About the Seminar:

Title:

How enzymes impart catalytic superpowers to amino acids in the active site

Abstract:

Amino acid side chains, such as the carboxylic acid groups of aspartate and glutamate, or the primary amine of lysine, are weak Brønsted acids and bases for the free amino acids in solution. How do enzyme active sites transform them into strong acids, bases, or nucleophiles? Evidence is presented that enzymes impart catalytic potency to amino acids in the active site through couplings that 1) Alter the strength of acidity/basicity and, simultaneously; 2) Expand the buffer range. To achieve an expanded buffer range, a residue must be strongly coupled either: 1) to a like-charged residues with an intrinsic pK a difference less than 1 pH unit; or 2) to an oppositely- charged residue where the intrinsic pK a of the anionic residue is higher than that of the cationic residue, with an optimal difference that is dependent on the coupling energy. Strength of acidity or basicity, as represented by shifts in pK a , are controlled by coupling to other charged residues; the expanded buffer ranges enable the correct protonation states to be populated at the operational pH. Examples are reported, showing how nearby aspartates and glutamates play significant supporting roles to catalytic aspartates and glutamates. Similarly, catalytic lysines are supported by neighboring tyrosines or cysteines, where the Tyr or Cys has the higher intrinsic pK a , or by other lysines, where the intrinsic pK a difference is less than 1 pH unit. Supported by NSF CHE-1905214, MCB-2147498 and a Fulbright Faculty Research Award.

About the Speaker:

Bio:

Dr. Mary Jo Ondrechen is an American chemist, educator, researcher, community leader and activist. She serves as Professor of Chemistry and Chemical Biology and Principal Investigator of the Computational Biology Research Group at Northeastern University in Boston, Massachusetts. Ondrechen received an American Chemical Society certified bachelor’s degree in chemistry from Reed College, Portland, Oregon. She pursued doctoral studies in Chemistry and Chemical Physics at Northwestern University, Evanston, Illinois, and earned the Ph.D. degree, under the direction of Mark A. Ratner. After postdoctoral research appointments at the University of Chicago and at Tel-Aviv University in Israel, the latter as a NATO Postdoctoral Fellow, she joined the faculty at Northeastern University in Boston, Massachusetts.

Research:

The Ondrechen Research Group (The O.R.G.) is based in the Department of Chemistry and Chemical Biology at Northeastern University in Boston, USA.
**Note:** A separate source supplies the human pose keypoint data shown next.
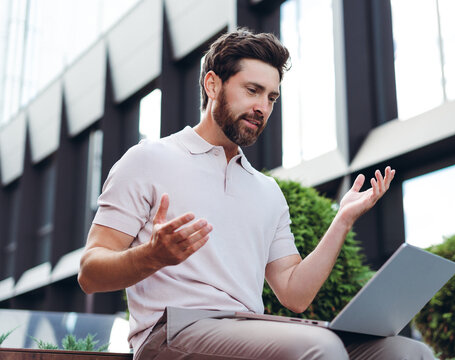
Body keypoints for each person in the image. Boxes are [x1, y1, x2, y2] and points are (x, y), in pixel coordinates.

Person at [78, 28, 434, 360]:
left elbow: (295, 294)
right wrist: (153, 256)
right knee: (320, 349)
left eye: (271, 96)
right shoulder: (148, 159)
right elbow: (90, 273)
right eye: (252, 90)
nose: (263, 107)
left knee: (405, 352)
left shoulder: (267, 191)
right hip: (169, 334)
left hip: (248, 329)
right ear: (213, 84)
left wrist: (342, 220)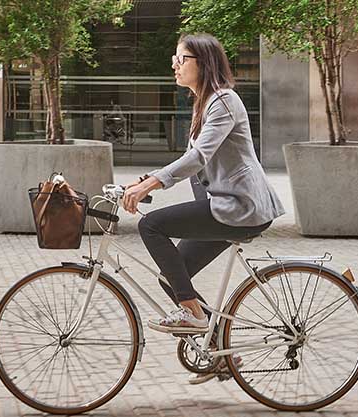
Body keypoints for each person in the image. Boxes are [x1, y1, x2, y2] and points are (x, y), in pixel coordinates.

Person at [121, 34, 286, 381]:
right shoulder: (205, 102)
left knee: (151, 226)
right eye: (175, 58)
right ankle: (222, 354)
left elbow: (199, 158)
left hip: (241, 208)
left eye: (181, 59)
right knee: (173, 276)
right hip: (224, 206)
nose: (174, 65)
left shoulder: (224, 102)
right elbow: (193, 162)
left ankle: (195, 316)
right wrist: (143, 180)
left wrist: (151, 183)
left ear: (203, 63)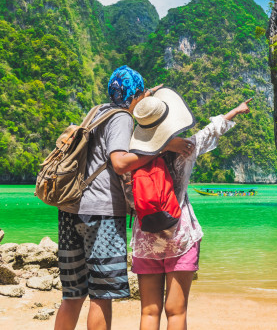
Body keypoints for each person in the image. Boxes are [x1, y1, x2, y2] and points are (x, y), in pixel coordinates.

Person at [54, 66, 191, 330]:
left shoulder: (95, 112)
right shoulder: (121, 118)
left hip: (70, 210)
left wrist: (148, 91)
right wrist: (163, 146)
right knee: (101, 294)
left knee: (72, 294)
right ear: (136, 96)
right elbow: (119, 162)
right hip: (101, 213)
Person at [129, 91, 252, 330]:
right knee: (176, 312)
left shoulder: (131, 157)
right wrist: (236, 111)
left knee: (148, 312)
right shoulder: (185, 147)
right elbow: (212, 130)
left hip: (145, 237)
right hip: (179, 233)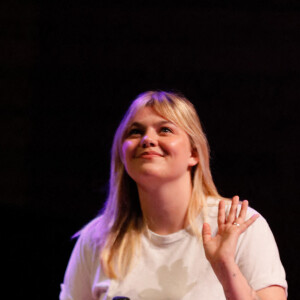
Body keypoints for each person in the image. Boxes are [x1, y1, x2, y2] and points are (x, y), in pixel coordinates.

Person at [60, 91, 287, 300]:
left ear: (194, 153)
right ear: (122, 154)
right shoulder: (97, 238)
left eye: (165, 130)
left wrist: (226, 267)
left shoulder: (239, 225)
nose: (147, 140)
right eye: (135, 131)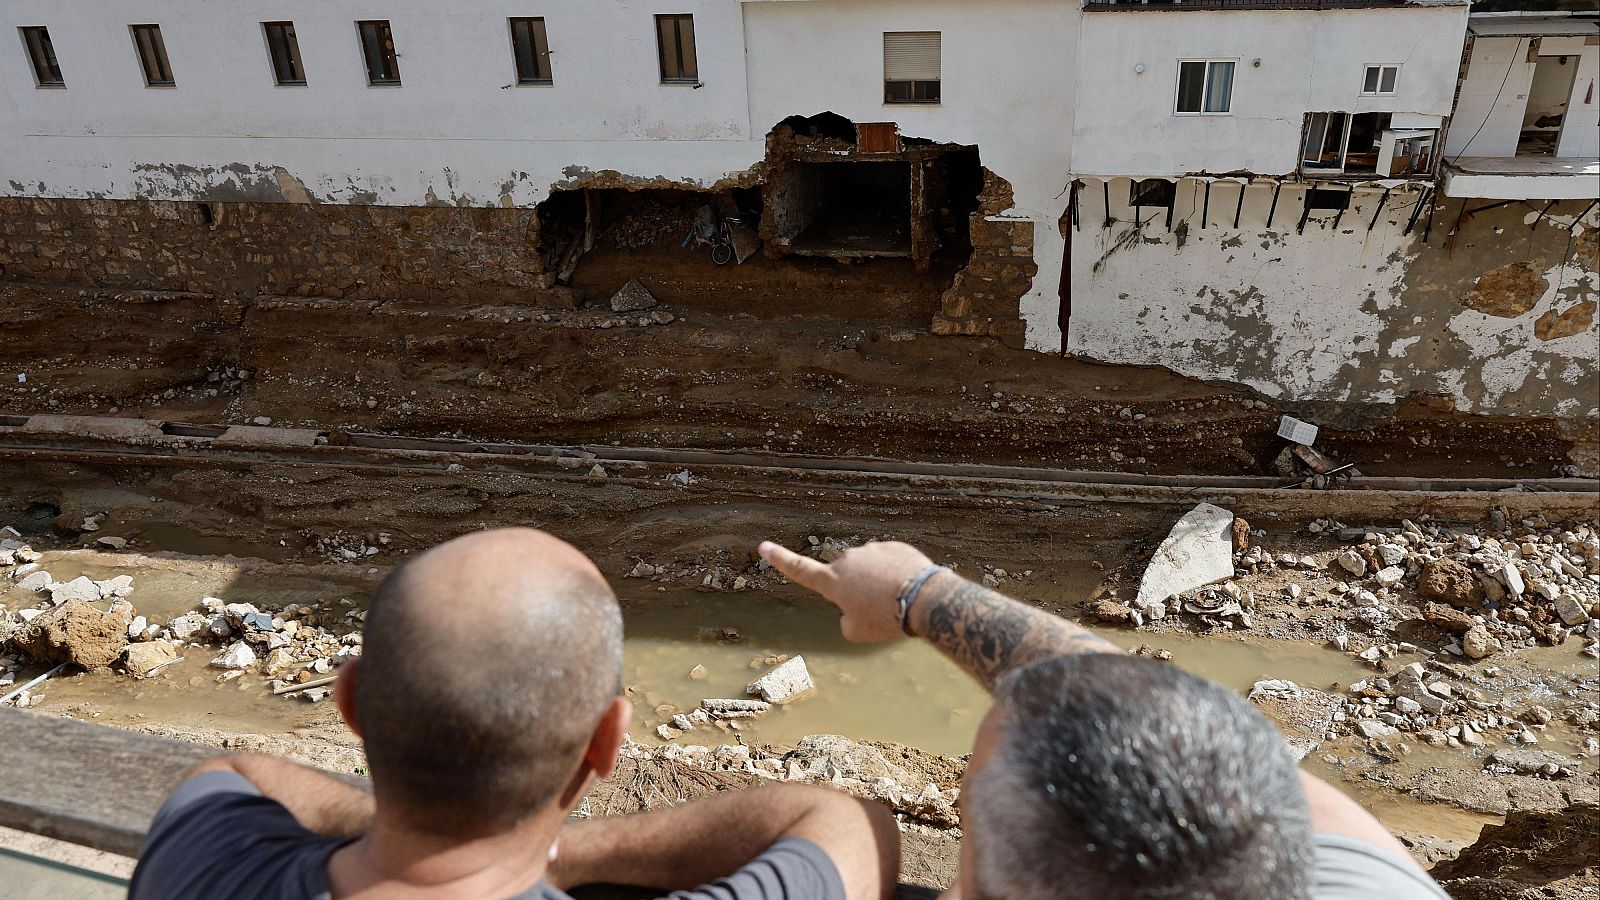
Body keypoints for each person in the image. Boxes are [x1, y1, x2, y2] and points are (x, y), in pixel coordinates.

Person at [130, 528, 898, 900]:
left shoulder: (200, 862)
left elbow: (236, 771)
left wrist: (440, 830)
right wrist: (551, 852)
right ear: (607, 742)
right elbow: (852, 826)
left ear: (351, 703)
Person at [757, 539, 1453, 900]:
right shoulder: (1340, 875)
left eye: (970, 810)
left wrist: (921, 595)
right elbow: (1143, 712)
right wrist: (919, 593)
Our work spans the areas of theoretical and computational chemistry, computational biology, bioinformatics, protein design, and drug discovery.

We have collaborators in experimental chemical biology, experimental biophysics, protein engineering, medicinal chemistry, mathematics, and computer science.  Areas of interest include functional genomics – predicting the biochemical functional roles of gene products (proteins), protein engineering, providing computational guidance for drug discovery, and understanding the fundamental basis for enzyme catalysis.